[Stored entries]
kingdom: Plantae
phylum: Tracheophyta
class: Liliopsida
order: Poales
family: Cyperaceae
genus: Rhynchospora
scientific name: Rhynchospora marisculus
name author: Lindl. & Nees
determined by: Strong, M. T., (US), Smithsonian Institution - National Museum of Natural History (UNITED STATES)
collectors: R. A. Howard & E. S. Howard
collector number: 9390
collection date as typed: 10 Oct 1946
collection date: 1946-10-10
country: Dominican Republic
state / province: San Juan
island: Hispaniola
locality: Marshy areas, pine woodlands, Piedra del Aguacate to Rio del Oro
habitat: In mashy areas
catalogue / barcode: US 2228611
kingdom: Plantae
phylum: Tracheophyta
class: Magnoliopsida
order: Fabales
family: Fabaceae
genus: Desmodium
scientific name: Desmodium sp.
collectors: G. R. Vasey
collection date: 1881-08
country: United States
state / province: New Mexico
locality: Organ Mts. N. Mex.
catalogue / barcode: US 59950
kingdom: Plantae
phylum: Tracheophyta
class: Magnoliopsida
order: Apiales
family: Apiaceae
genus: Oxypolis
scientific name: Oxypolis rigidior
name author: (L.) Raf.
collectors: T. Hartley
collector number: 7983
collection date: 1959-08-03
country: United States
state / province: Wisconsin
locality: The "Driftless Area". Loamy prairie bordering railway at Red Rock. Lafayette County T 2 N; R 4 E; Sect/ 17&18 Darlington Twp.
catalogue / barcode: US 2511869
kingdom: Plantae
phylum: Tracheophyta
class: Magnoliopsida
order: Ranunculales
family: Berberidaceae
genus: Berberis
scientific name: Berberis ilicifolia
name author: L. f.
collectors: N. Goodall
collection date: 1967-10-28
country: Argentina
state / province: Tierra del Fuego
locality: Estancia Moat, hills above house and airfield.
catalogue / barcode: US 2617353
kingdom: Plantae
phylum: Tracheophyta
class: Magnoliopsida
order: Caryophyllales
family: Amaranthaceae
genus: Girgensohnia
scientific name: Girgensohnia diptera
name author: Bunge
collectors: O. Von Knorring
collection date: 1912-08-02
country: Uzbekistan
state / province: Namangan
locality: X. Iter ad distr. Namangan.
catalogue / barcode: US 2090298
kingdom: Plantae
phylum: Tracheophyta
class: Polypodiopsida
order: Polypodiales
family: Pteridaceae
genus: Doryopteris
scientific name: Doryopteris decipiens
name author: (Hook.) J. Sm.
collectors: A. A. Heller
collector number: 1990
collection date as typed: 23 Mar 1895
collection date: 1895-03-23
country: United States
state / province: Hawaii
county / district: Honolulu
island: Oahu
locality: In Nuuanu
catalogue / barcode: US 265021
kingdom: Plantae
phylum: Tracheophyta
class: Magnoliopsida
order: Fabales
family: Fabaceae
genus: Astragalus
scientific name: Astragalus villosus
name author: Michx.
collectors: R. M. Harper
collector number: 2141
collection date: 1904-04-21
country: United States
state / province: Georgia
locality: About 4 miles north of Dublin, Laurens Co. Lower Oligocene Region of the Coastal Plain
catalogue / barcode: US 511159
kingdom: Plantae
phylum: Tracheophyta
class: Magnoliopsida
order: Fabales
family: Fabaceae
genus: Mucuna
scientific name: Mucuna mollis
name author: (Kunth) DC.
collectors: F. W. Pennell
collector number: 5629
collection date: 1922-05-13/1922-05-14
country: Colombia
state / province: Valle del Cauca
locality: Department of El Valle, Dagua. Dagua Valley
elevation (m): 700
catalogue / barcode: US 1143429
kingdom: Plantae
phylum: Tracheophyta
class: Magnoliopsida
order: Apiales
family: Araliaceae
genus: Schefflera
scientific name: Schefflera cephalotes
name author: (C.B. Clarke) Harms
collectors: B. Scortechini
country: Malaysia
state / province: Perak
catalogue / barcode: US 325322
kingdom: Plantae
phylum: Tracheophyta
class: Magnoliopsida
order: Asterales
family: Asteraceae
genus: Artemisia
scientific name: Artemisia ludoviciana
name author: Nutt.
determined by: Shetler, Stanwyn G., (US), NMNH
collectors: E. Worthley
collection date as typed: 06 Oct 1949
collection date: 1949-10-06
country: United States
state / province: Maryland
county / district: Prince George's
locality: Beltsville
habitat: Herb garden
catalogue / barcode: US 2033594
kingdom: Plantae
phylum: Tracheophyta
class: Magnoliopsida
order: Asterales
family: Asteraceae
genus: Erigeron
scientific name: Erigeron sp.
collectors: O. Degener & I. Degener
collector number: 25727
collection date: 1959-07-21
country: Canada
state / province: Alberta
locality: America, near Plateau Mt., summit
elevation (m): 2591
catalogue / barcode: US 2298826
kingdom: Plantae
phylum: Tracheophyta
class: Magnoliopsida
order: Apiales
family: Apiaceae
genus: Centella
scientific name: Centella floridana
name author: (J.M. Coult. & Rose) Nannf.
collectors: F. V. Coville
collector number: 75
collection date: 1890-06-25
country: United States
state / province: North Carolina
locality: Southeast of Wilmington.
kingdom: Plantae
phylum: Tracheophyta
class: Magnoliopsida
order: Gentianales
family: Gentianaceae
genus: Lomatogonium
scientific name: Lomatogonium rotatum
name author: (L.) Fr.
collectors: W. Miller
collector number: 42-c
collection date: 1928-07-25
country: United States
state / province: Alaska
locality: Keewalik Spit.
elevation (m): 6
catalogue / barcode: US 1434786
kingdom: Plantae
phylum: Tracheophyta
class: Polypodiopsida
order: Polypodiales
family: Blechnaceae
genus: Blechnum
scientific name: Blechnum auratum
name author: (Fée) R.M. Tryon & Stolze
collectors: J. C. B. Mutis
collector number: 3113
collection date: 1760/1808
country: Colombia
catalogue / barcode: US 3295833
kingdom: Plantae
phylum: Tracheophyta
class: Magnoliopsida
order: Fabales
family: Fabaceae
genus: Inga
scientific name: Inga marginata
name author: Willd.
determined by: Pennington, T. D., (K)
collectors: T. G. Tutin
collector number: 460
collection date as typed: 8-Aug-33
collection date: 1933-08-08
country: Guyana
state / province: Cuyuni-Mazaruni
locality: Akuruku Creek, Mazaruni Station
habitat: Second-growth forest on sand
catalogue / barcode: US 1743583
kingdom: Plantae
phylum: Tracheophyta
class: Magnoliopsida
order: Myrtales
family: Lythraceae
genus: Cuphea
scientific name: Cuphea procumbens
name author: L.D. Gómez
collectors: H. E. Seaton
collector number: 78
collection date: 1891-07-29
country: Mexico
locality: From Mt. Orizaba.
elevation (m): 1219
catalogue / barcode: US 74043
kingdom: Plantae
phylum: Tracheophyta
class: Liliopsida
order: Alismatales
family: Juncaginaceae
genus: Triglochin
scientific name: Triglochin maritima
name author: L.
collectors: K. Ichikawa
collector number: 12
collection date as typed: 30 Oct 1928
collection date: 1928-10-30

[WRITTEN PROBLEM] Format all the data above as a Markdown table with the columns Row and Line. Number the rows consecutively and skip any blank lines.

[FINISHED EXERCISE]
| Row | Line |
|---|---|
| 1 | kingdom: Plantae |
| 2 | phylum: Tracheophyta |
| 3 | class: Liliopsida |
| 4 | order: Poales |
| 5 | family: Cyperaceae |
| 6 | genus: Rhynchospora |
| 7 | scientific name: Rhynchospora marisculus |
| 8 | name author: Lindl. & Nees |
| 9 | determined by: Strong, M. T., (US), Smithsonian Institution - National Museum of Natural History (UNITED STATES) |
| 10 | collectors: R. A. Howard & E. S. Howard |
| 11 | collector number: 9390 |
| 12 | collection date as typed: 10 Oct 1946 |
| 13 | collection date: 1946-10-10 |
| 14 | country: Dominican Republic |
| 15 | state / province: San Juan |
| 16 | island: Hispaniola |
| 17 | locality: Marshy areas, pine woodlands, Piedra del Aguacate to Rio del Oro |
| 18 | habitat: In mashy areas |
| 19 | catalogue / barcode: US 2228611 |
| 20 | kingdom: Plantae |
| 21 | phylum: Tracheophyta |
| 22 | class: Magnoliopsida |
| 23 | order: Fabales |
| 24 | family: Fabaceae |
| 25 | genus: Desmodium |
| 26 | scientific name: Desmodium sp. |
| 27 | collectors: G. R. Vasey |
| 28 | collection date: 1881-08 |
| 29 | country: United States |
| 30 | state / province: New Mexico |
| 31 | locality: Organ Mts. N. Mex. |
| 32 | catalogue / barcode: US 59950 |
| 33 | kingdom: Plantae |
| 34 | phylum: Tracheophyta |
| 35 | class: Magnoliopsida |
| 36 | order: Apiales |
| 37 | family: Apiaceae |
| 38 | genus: Oxypolis |
| 39 | scientific name: Oxypolis rigidior |
| 40 | name author: (L.) Raf. |
| 41 | collectors: T. Hartley |
| 42 | collector number: 7983 |
| 43 | collection date: 1959-08-03 |
| 44 | country: United States |
| 45 | state / province: Wisconsin |
| 46 | locality: The "Driftless Area". Loamy prairie bordering railway at Red Rock. Lafayette County T 2 N; R 4 E; Sect/ 17&18 Darlington Twp. |
| 47 | catalogue / barcode: US 2511869 |
| 48 | kingdom: Plantae |
| 49 | phylum: Tracheophyta |
| 50 | class: Magnoliopsida |
| 51 | order: Ranunculales |
| 52 | family: Berberidaceae |
| 53 | genus: Berberis |
| 54 | scientific name: Berberis ilicifolia |
| 55 | name author: L. f. |
| 56 | collectors: N. Goodall |
| 57 | collection date: 1967-10-28 |
| 58 | country: Argentina |
| 59 | state / province: Tierra del Fuego |
| 60 | locality: Estancia Moat, hills above house and airfield. |
| 61 | catalogue / barcode: US 2617353 |
| 62 | kingdom: Plantae |
| 63 | phylum: Tracheophyta |
| 64 | class: Magnoliopsida |
| 65 | order: Caryophyllales |
| 66 | family: Amaranthaceae |
| 67 | genus: Girgensohnia |
| 68 | scientific name: Girgensohnia diptera |
| 69 | name author: Bunge |
| 70 | collectors: O. Von Knorring |
| 71 | collection date: 1912-08-02 |
| 72 | country: Uzbekistan |
| 73 | state / province: Namangan |
| 74 | locality: X. Iter ad distr. Namangan. |
| 75 | catalogue / barcode: US 2090298 |
| 76 | kingdom: Plantae |
| 77 | phylum: Tracheophyta |
| 78 | class: Polypodiopsida |
| 79 | order: Polypodiales |
| 80 | family: Pteridaceae |
| 81 | genus: Doryopteris |
| 82 | scientific name: Doryopteris decipiens |
| 83 | name author: (Hook.) J. Sm. |
| 84 | collectors: A. A. Heller |
| 85 | collector number: 1990 |
| 86 | collection date as typed: 23 Mar 1895 |
| 87 | collection date: 1895-03-23 |
| 88 | country: United States |
| 89 | state / province: Hawaii |
| 90 | county / district: Honolulu |
| 91 | island: Oahu |
| 92 | locality: In Nuuanu |
| 93 | catalogue / barcode: US 265021 |
| 94 | kingdom: Plantae |
| 95 | phylum: Tracheophyta |
| 96 | class: Magnoliopsida |
| 97 | order: Fabales |
| 98 | family: Fabaceae |
| 99 | genus: Astragalus |
| 100 | scientific name: Astragalus villosus |
| 101 | name author: Michx. |
| 102 | collectors: R. M. Harper |
| 103 | collector number: 2141 |
| 104 | collection date: 1904-04-21 |
| 105 | country: United States |
| 106 | state / province: Georgia |
| 107 | locality: About 4 miles north of Dublin, Laurens Co. Lower Oligocene Region of the Coastal Plain |
| 108 | catalogue / barcode: US 511159 |
| 109 | kingdom: Plantae |
| 110 | phylum: Tracheophyta |
| 111 | class: Magnoliopsida |
| 112 | order: Fabales |
| 113 | family: Fabaceae |
| 114 | genus: Mucuna |
| 115 | scientific name: Mucuna mollis |
| 116 | name author: (Kunth) DC. |
| 117 | collectors: F. W. Pennell |
| 118 | collector number: 5629 |
| 119 | collection date: 1922-05-13/1922-05-14 |
| 120 | country: Colombia |
| 121 | state / province: Valle del Cauca |
| 122 | locality: Department of El Valle, Dagua. Dagua Valley |
| 123 | elevation (m): 700 |
| 124 | catalogue / barcode: US 1143429 |
| 125 | kingdom: Plantae |
| 126 | phylum: Tracheophyta |
| 127 | class: Magnoliopsida |
| 128 | order: Apiales |
| 129 | family: Araliaceae |
| 130 | genus: Schefflera |
| 131 | scientific name: Schefflera cephalotes |
| 132 | name author: (C.B. Clarke) Harms |
| 133 | collectors: B. Scortechini |
| 134 | country: Malaysia |
| 135 | state / province: Perak |
| 136 | catalogue / barcode: US 325322 |
| 137 | kingdom: Plantae |
| 138 | phylum: Tracheophyta |
| 139 | class: Magnoliopsida |
| 140 | order: Asterales |
| 141 | family: Asteraceae |
| 142 | genus: Artemisia |
| 143 | scientific name: Artemisia ludoviciana |
| 144 | name author: Nutt. |
| 145 | determined by: Shetler, Stanwyn G., (US), NMNH |
| 146 | collectors: E. Worthley |
| 147 | collection date as typed: 06 Oct 1949 |
| 148 | collection date: 1949-10-06 |
| 149 | country: United States |
| 150 | state / province: Maryland |
| 151 | county / district: Prince George's |
| 152 | locality: Beltsville |
| 153 | habitat: Herb garden |
| 154 | catalogue / barcode: US 2033594 |
| 155 | kingdom: Plantae |
| 156 | phylum: Tracheophyta |
| 157 | class: Magnoliopsida |
| 158 | order: Asterales |
| 159 | family: Asteraceae |
| 160 | genus: Erigeron |
| 161 | scientific name: Erigeron sp. |
| 162 | collectors: O. Degener & I. Degener |
| 163 | collector number: 25727 |
| 164 | collection date: 1959-07-21 |
| 165 | country: Canada |
| 166 | state / province: Alberta |
| 167 | locality: America, near Plateau Mt., summit |
| 168 | elevation (m): 2591 |
| 169 | catalogue / barcode: US 2298826 |
| 170 | kingdom: Plantae |
| 171 | phylum: Tracheophyta |
| 172 | class: Magnoliopsida |
| 173 | order: Apiales |
| 174 | family: Apiaceae |
| 175 | genus: Centella |
| 176 | scientific name: Centella floridana |
| 177 | name author: (J.M. Coult. & Rose) Nannf. |
| 178 | collectors: F. V. Coville |
| 179 | collector number: 75 |
| 180 | collection date: 1890-06-25 |
| 181 | country: United States |
| 182 | state / province: North Carolina |
| 183 | locality: Southeast of Wilmington. |
| 184 | kingdom: Plantae |
| 185 | phylum: Tracheophyta |
| 186 | class: Magnoliopsida |
| 187 | order: Gentianales |
| 188 | family: Gentianaceae |
| 189 | genus: Lomatogonium |
| 190 | scientific name: Lomatogonium rotatum |
| 191 | name author: (L.) Fr. |
| 192 | collectors: W. Miller |
| 193 | collector number: 42-c |
| 194 | collection date: 1928-07-25 |
| 195 | country: United States |
| 196 | state / province: Alaska |
| 197 | locality: Keewalik Spit. |
| 198 | elevation (m): 6 |
| 199 | catalogue / barcode: US 1434786 |
| 200 | kingdom: Plantae |
| 201 | phylum: Tracheophyta |
| 202 | class: Polypodiopsida |
| 203 | order: Polypodiales |
| 204 | family: Blechnaceae |
| 205 | genus: Blechnum |
| 206 | scientific name: Blechnum auratum |
| 207 | name author: (Fée) R.M. Tryon & Stolze |
| 208 | collectors: J. C. B. Mutis |
| 209 | collector number: 3113 |
| 210 | collection date: 1760/1808 |
| 211 | country: Colombia |
| 212 | catalogue / barcode: US 3295833 |
| 213 | kingdom: Plantae |
| 214 | phylum: Tracheophyta |
| 215 | class: Magnoliopsida |
| 216 | order: Fabales |
| 217 | family: Fabaceae |
| 218 | genus: Inga |
| 219 | scientific name: Inga marginata |
| 220 | name author: Willd. |
| 221 | determined by: Pennington, T. D., (K) |
| 222 | collectors: T. G. Tutin |
| 223 | collector number: 460 |
| 224 | collection date as typed: 8-Aug-33 |
| 225 | collection date: 1933-08-08 |
| 226 | country: Guyana |
| 227 | state / province: Cuyuni-Mazaruni |
| 228 | locality: Akuruku Creek, Mazaruni Station |
| 229 | habitat: Second-growth forest on sand |
| 230 | catalogue / barcode: US 1743583 |
| 231 | kingdom: Plantae |
| 232 | phylum: Tracheophyta |
| 233 | class: Magnoliopsida |
| 234 | order: Myrtales |
| 235 | family: Lythraceae |
| 236 | genus: Cuphea |
| 237 | scientific name: Cuphea procumbens |
| 238 | name author: L.D. Gómez |
| 239 | collectors: H. E. Seaton |
| 240 | collector number: 78 |
| 241 | collection date: 1891-07-29 |
| 242 | country: Mexico |
| 243 | locality: From Mt. Orizaba. |
| 244 | elevation (m): 1219 |
| 245 | catalogue / barcode: US 74043 |
| 246 | kingdom: Plantae |
| 247 | phylum: Tracheophyta |
| 248 | class: Liliopsida |
| 249 | order: Alismatales |
| 250 | family: Juncaginaceae |
| 251 | genus: Triglochin |
| 252 | scientific name: Triglochin maritima |
| 253 | name author: L. |
| 254 | collectors: K. Ichikawa |
| 255 | collector number: 12 |
| 256 | collection date as typed: 30 Oct 1928 |
| 257 | collection date: 1928-10-30 |